Im Rahmen einer halbtägigen Weiterbildung wird allen neuen Mitarbeitenden das Grundverständnis für TEACCH beigebracht. Fachpersonen Betreuung, Sozialpädagogen oder Arbeitsagogen haben das Modell vielfach bereits im Rahmen ihrer Ausbildung vertieft. Im Alltag wird anschliessend insbesondere die interdisziplinäre und organisationsübergreifende Zusammenarbeit gepflegt und weiterentwickelt, damit wichtige Abläufe ganzheitlich integriert werden können. Dies geschieht beispielsweise im Rahmen der Entwicklungsplanungen und Standortbestimmungen der Mitarbeitenden gemeinsam mit den Wohngruppenleitungen. In dieser guten Zusammenarbeit sieht Stoppini ein grosses Potential, um im Rahmen der Förderung der Autonomie der Mitarbeitenden mit kognitiven Beeinträchtigungen weiterhin Erfolge und Fortschritte.

Das ist TEACCH

TEACCH steht für Treatment and Education of Autistic and related Communication handicapped Children (dt.: Behandlung und pädagogische Förderung autistischer und in ähnlicher Weise kommunikationsbehinderter Kinder). Das Programm ging 1972 aus einem Forschungsprojekt an der Universität von North Carolina in Chapel Hill (USA) hervor, das die aktive Miteinbeziehung der Eltern in die Förderung ihrer autistischen Kinder beabsichtigte.

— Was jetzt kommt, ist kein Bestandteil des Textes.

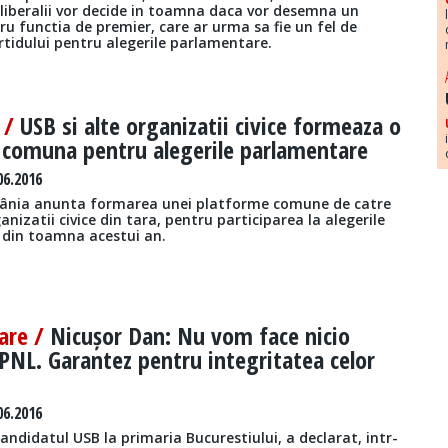
 liberalii vor decide in toamna daca vor desemna un
u functia de premier, care ar urma sa fie un fel de
rtidului pentru alegerile parlamentare.
 /
USB si alte organizatii civice formeaza o
 comuna pentru alegerile parlamentare
06.2016
mânia anunta formarea unei platforme comune de catre
nizatii civice din tara, pentru participarea la alegerile
din toamna acestui an.
are /
Nicușor Dan: Nu vom face nicio
 PNL. Garantez pentru integritatea celor
06.2016
andidatul USB la primaria Bucurestiului, a declarat, intr-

Das in North Carolina entwickelte pädagogisch- therapeutische Programm hat mittlerweile weltweit Anerkennung und Verbreitung gefunden. Der TEACCH-Ansatz ist in vielen europäischen Schulen, Fördereinrichtungen, Werkstätten und Wohneinrichtungen bekannt. Oft werden Elemente davon praktisch umgesetzt. In ihrer Arbeit orientieren sich die Anwendenden an den Prinzipien des TEACCH-Programms:

  • Verständnis der typischen Schwierigkeiten von Menschen mit Autismus
  • Individuelle Diagnostik und Förderung
  • Kooperation mit Eltern/Familien
  • Optimierung der Fähigkeit, in seiner Lebenswelt zurechtzukommen
  • Ganzheitlichkeit (Förderung sämtlicher Aspekte der Persönlichkeit)
  • Kompetenzorientierung und Respekt vor Andersartigkeit
  • Strukturierung, kognitive Ansätze und Verhaltenstheorie

Quellen:
Degner, M. & Müller, C. M. (Hrsg.). (2008). Autismus. Besonderes Denken – Förderung mit dem TEACCH-Ansatz. Nordhausen: Kleine Wege.
Häusler, A. (2005). Der TEACCH-Ansatz zur Förderung von Menschen mit Autismus: Einführung in Theorie und Praxis. Dortmund: Borgmann Media.